Me va a salir carísimo… Mejor dile que en otra ocasión y pásame con Dakota.

—No está, pero tranquila, que le digo que has llamado.

Qué raro. ¿Anda todo bien por ahí?

—Claro. Tuvo que salir un rato.

Vale… Intentaré volver a llamar, pero, por las dudas, toma nota de un teléfono. Mi móvil no está operativo aquí, ya te daré el nuevo cuando lo tenga, así que si queréis localizarme o dejarme un recado… ¿Apuntas?

Por eso no había podido dar con ella, pensó el irlandés.

—Sí, dime.

La camarera le dictó un número de siete cifras al que había que anteceder el código del país y el prefijo 93, correspondiente a Barcelona, que el irlandés, acostumbrado a manejar largas hileras de códigos, memorizó en vez de apuntar.

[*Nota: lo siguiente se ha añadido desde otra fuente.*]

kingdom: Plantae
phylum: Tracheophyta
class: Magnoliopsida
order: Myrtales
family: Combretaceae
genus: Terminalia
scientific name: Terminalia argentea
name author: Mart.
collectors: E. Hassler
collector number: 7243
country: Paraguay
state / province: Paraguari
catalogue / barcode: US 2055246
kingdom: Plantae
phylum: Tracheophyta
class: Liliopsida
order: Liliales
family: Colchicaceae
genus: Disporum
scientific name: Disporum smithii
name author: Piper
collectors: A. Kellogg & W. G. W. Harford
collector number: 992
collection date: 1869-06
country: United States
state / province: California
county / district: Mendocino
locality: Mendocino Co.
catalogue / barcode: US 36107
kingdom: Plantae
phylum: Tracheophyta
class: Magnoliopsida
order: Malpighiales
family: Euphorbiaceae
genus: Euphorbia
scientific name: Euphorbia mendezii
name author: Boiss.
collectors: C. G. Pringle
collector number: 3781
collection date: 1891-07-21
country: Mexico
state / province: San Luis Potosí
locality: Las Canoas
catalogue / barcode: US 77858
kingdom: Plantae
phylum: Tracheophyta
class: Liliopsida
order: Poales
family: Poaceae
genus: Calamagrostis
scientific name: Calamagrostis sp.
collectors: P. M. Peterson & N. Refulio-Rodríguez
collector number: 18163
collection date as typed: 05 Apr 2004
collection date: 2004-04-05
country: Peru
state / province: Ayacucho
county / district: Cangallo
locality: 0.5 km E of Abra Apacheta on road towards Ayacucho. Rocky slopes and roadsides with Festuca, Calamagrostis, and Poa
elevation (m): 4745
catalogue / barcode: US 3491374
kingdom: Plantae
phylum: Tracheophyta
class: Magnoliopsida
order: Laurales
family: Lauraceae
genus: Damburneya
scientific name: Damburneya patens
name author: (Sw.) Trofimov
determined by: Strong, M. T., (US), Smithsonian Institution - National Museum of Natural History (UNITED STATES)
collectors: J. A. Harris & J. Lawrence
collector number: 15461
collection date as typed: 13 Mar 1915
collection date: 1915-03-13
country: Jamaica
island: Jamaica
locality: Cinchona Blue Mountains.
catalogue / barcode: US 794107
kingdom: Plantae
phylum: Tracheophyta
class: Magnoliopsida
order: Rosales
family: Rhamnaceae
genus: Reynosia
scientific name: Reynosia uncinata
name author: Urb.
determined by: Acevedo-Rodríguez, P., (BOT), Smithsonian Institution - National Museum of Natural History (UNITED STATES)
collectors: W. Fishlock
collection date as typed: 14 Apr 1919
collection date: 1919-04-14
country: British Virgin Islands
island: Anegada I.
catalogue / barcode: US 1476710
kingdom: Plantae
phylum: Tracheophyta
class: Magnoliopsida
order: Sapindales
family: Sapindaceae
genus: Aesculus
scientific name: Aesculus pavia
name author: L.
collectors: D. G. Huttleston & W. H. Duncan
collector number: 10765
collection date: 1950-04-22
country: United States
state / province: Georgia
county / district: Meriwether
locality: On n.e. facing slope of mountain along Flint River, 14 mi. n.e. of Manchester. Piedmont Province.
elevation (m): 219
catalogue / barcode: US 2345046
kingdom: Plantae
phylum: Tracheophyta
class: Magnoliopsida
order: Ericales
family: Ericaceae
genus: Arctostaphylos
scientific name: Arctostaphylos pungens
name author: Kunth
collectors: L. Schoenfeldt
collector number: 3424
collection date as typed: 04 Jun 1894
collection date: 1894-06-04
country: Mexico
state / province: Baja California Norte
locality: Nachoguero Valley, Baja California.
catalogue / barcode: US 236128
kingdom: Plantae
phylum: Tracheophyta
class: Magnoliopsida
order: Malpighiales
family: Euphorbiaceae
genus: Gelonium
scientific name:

—Perfecto, guapa. Se lo diré a Dakota. —Se volvió de espaldas al motero y añadió en voz baja—: Habla con Conor aunque sea medio minuto. Sé que quieres y si no lo haces, me dará la brasa toda la puta noche y hasta que alguien me releve en la barra, no tendré más narices que aguantarlo…

Dylan sonrió al oír el suspiro derrotado de Andy, se giró hacia Conor.

—Tu turno, chaval. No te enrolles que estas llamadas son caras —dijo apuntándolo con el auricular.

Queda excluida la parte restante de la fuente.